* _SOURCE PASSAGE_
This repo contains implementation of spiking neural network algorithms and neuromorphic computing notes. Each folder/sub folder contains a README.md file, explaining each algorithms implemented.

Neuromorphic computers

Neuromorphic computers have the following characteristics.

  • Collocated processing and memory. The brain-inspired neuromorphic computer chips process and store data together on each individual neuron instead of having separate areas for each. By collocating processing and memory, neural net processors and other neuromorphic processors avoid the von Neumann bottleneck and can have both high performance and low energy consumption at the same time.
  • Massively parallel. Neuromorphic chips, such as Intel Lab's Loihi 2, can have up to one million neurons. Each neuron operates on different functions simultaneously. In theory, this lets neuromorphic computers perform as many functions at one time as there are neurons. This type of parallel functioning mimics stochastic noise, which is the seemingly random firings of neurons in the brain. Neuromorphic computers are designed to process this stochastic noise better than traditional computers.

* _INSTRUCTION A_
Summarize the passage on neuromorphic computers in two sentences.
* _INSTRUCTION B_
Proceed with the passage on neuromorphic computers, picking up immediately after its final sentence.

* _SUPPLIED ENTRIES_
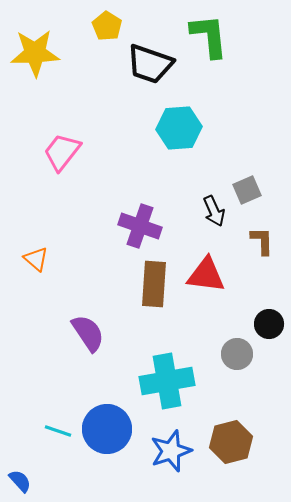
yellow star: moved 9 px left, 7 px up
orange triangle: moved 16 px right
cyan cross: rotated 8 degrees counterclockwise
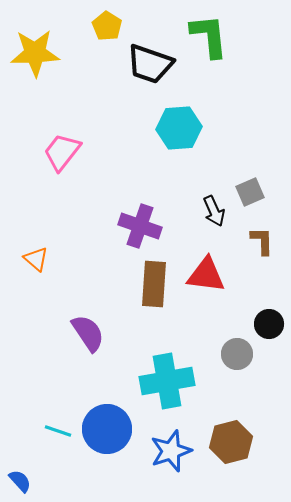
gray square: moved 3 px right, 2 px down
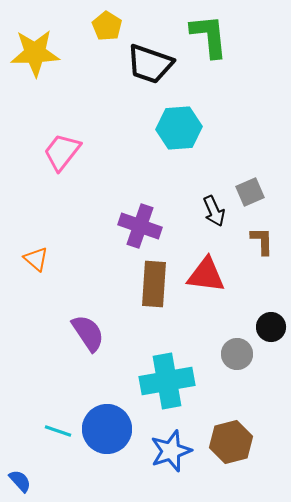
black circle: moved 2 px right, 3 px down
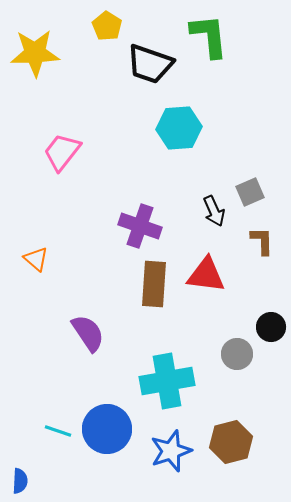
blue semicircle: rotated 45 degrees clockwise
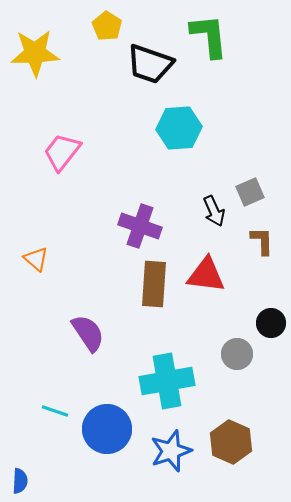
black circle: moved 4 px up
cyan line: moved 3 px left, 20 px up
brown hexagon: rotated 21 degrees counterclockwise
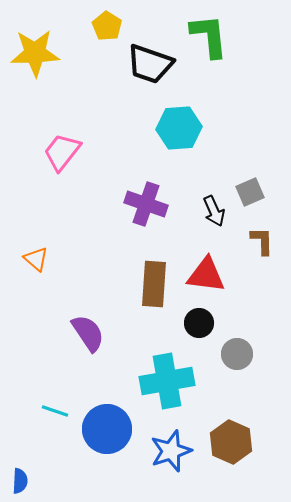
purple cross: moved 6 px right, 22 px up
black circle: moved 72 px left
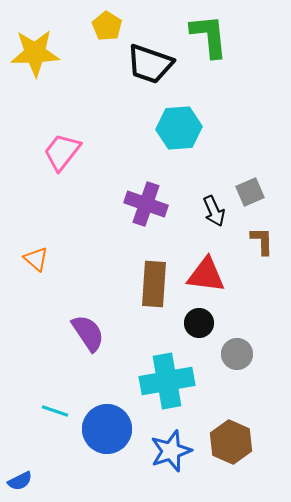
blue semicircle: rotated 60 degrees clockwise
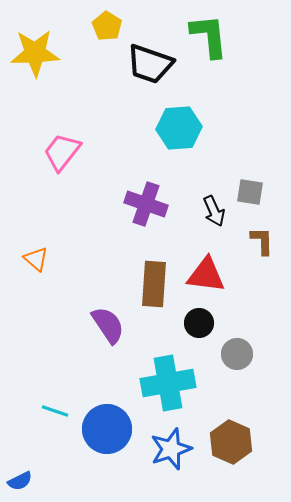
gray square: rotated 32 degrees clockwise
purple semicircle: moved 20 px right, 8 px up
cyan cross: moved 1 px right, 2 px down
blue star: moved 2 px up
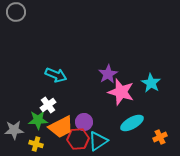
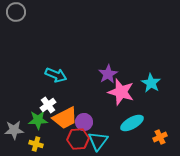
orange trapezoid: moved 4 px right, 9 px up
cyan triangle: rotated 20 degrees counterclockwise
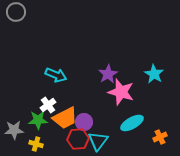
cyan star: moved 3 px right, 9 px up
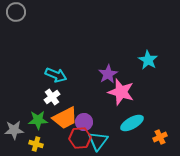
cyan star: moved 6 px left, 14 px up
white cross: moved 4 px right, 8 px up
red hexagon: moved 2 px right, 1 px up
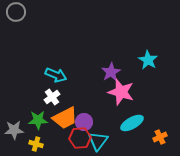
purple star: moved 3 px right, 2 px up
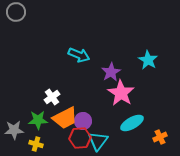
cyan arrow: moved 23 px right, 20 px up
pink star: moved 1 px down; rotated 16 degrees clockwise
purple circle: moved 1 px left, 1 px up
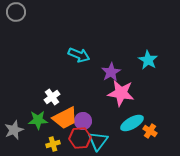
pink star: rotated 24 degrees counterclockwise
gray star: rotated 18 degrees counterclockwise
orange cross: moved 10 px left, 6 px up; rotated 32 degrees counterclockwise
yellow cross: moved 17 px right; rotated 32 degrees counterclockwise
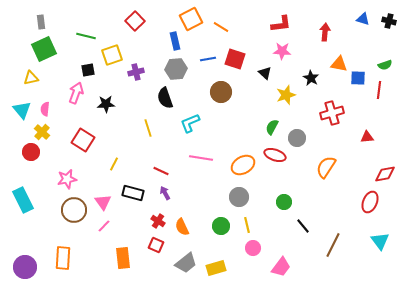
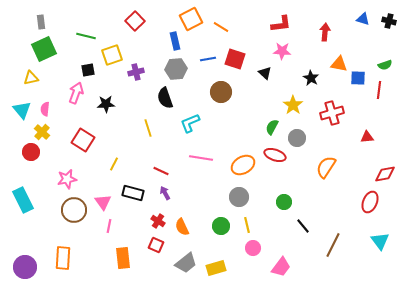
yellow star at (286, 95): moved 7 px right, 10 px down; rotated 18 degrees counterclockwise
pink line at (104, 226): moved 5 px right; rotated 32 degrees counterclockwise
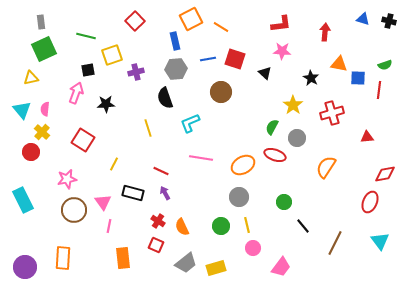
brown line at (333, 245): moved 2 px right, 2 px up
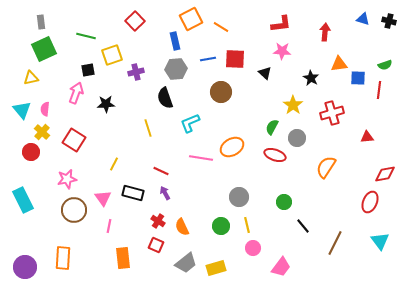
red square at (235, 59): rotated 15 degrees counterclockwise
orange triangle at (339, 64): rotated 18 degrees counterclockwise
red square at (83, 140): moved 9 px left
orange ellipse at (243, 165): moved 11 px left, 18 px up
pink triangle at (103, 202): moved 4 px up
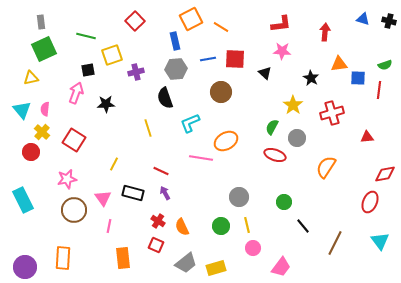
orange ellipse at (232, 147): moved 6 px left, 6 px up
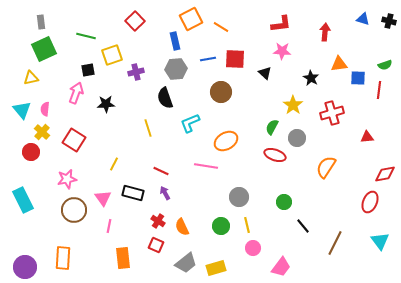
pink line at (201, 158): moved 5 px right, 8 px down
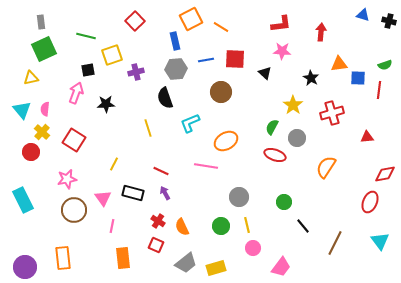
blue triangle at (363, 19): moved 4 px up
red arrow at (325, 32): moved 4 px left
blue line at (208, 59): moved 2 px left, 1 px down
pink line at (109, 226): moved 3 px right
orange rectangle at (63, 258): rotated 10 degrees counterclockwise
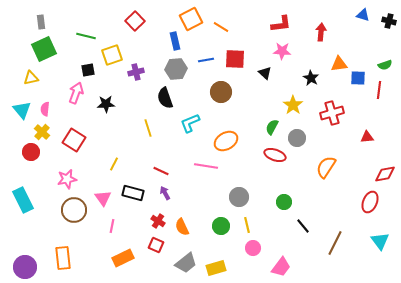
orange rectangle at (123, 258): rotated 70 degrees clockwise
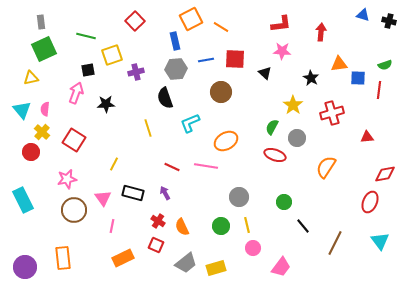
red line at (161, 171): moved 11 px right, 4 px up
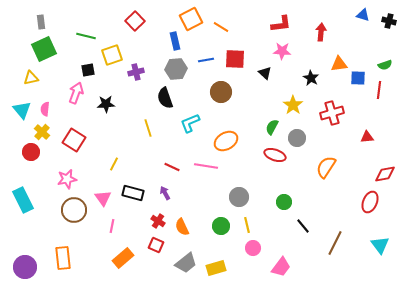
cyan triangle at (380, 241): moved 4 px down
orange rectangle at (123, 258): rotated 15 degrees counterclockwise
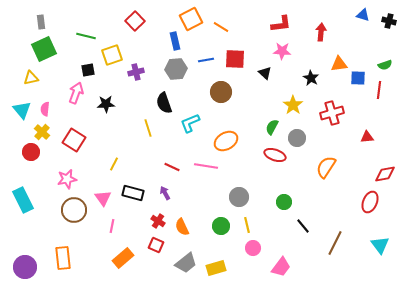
black semicircle at (165, 98): moved 1 px left, 5 px down
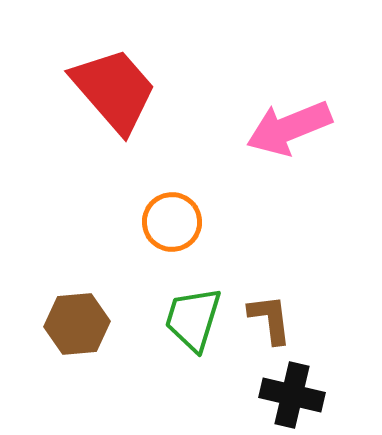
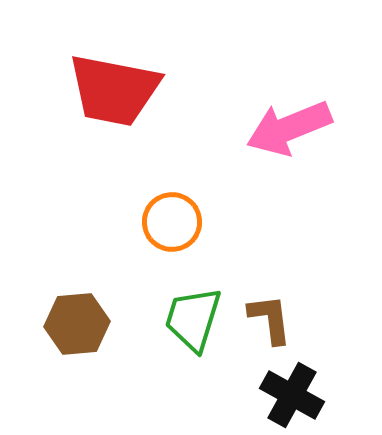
red trapezoid: rotated 142 degrees clockwise
black cross: rotated 16 degrees clockwise
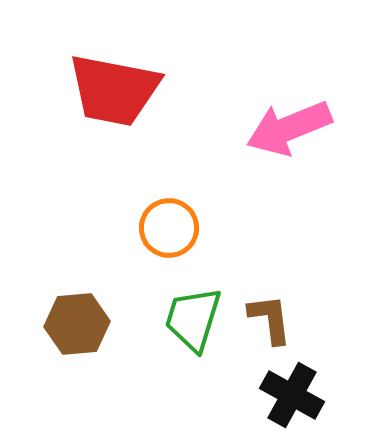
orange circle: moved 3 px left, 6 px down
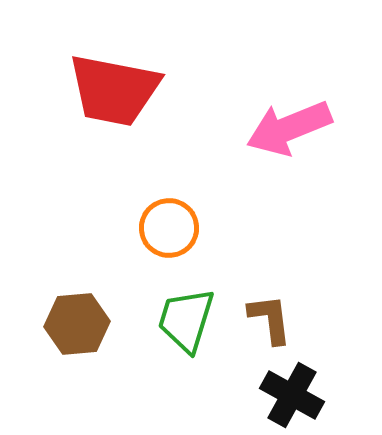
green trapezoid: moved 7 px left, 1 px down
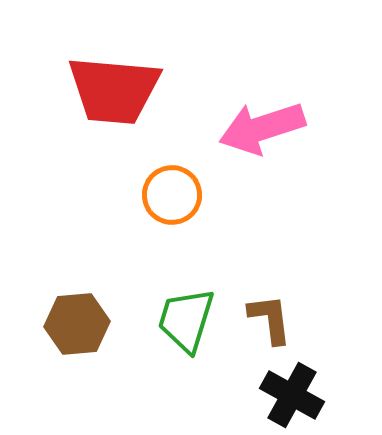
red trapezoid: rotated 6 degrees counterclockwise
pink arrow: moved 27 px left; rotated 4 degrees clockwise
orange circle: moved 3 px right, 33 px up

* _TASK ANSWER A_
The repository implements spiking neural network algorithms and contains notes on neuromorphic computing, with a README.md file in each folder explaining the algorithms. Neuromorphic computers store and process data together on each neuron, which lets them avoid the von Neumann bottleneck and combine high performance with low energy consumption, and they are massively parallel, with chips such as Intel Lab's Loihi 2 having up to one million neurons that operate simultaneously.

* _TASK ANSWER B_
  • Inherently scalable. Neuromorphic computers do not have traditional roadblocks to scalability. To run larger networks, users add more neuromorphic chips, which increases the number of active neurons.
  • High in adaptability and plasticity. Like humans, neuromorphic computers are designed to be flexible to changing stimuli from the outside world. In the spiking neural network -- or SNN -- architecture, each synapse is assigned a voltage output and adjusts this output based on its task. SNNs are designed evolve different connections in response to potential synaptic delays and a neuron's voltage threshold. With increased plasticity, researchers hope neuromorphic computers will learn, solve novel problems and adapt to new environments quickly.
  • Fault tolerance. Neuromorphic computers are highly fault tolerant. Like the human brain, information is held in multiple places, meaning the failure of one component does not prevent the computer from functioning.

Spiking Neural Networks

ANNs and SNNs are different in terms of their neuron models. ANNs typically use computation units, such as sigmoid, rectified linear unit or tanh and have no memory, whereas SNNs use a non differentiable neuron model and have memory such as Leaky integrate and fire. However, simulation of large scale SNN models on classical von neumann architectures demands a large amount of time and power. Therefore, high-speed and low-power hardware implementation of SNNs is essential. Neuromorphic platforms, which are based on event-driven computation, provide an attractive solution to these problems.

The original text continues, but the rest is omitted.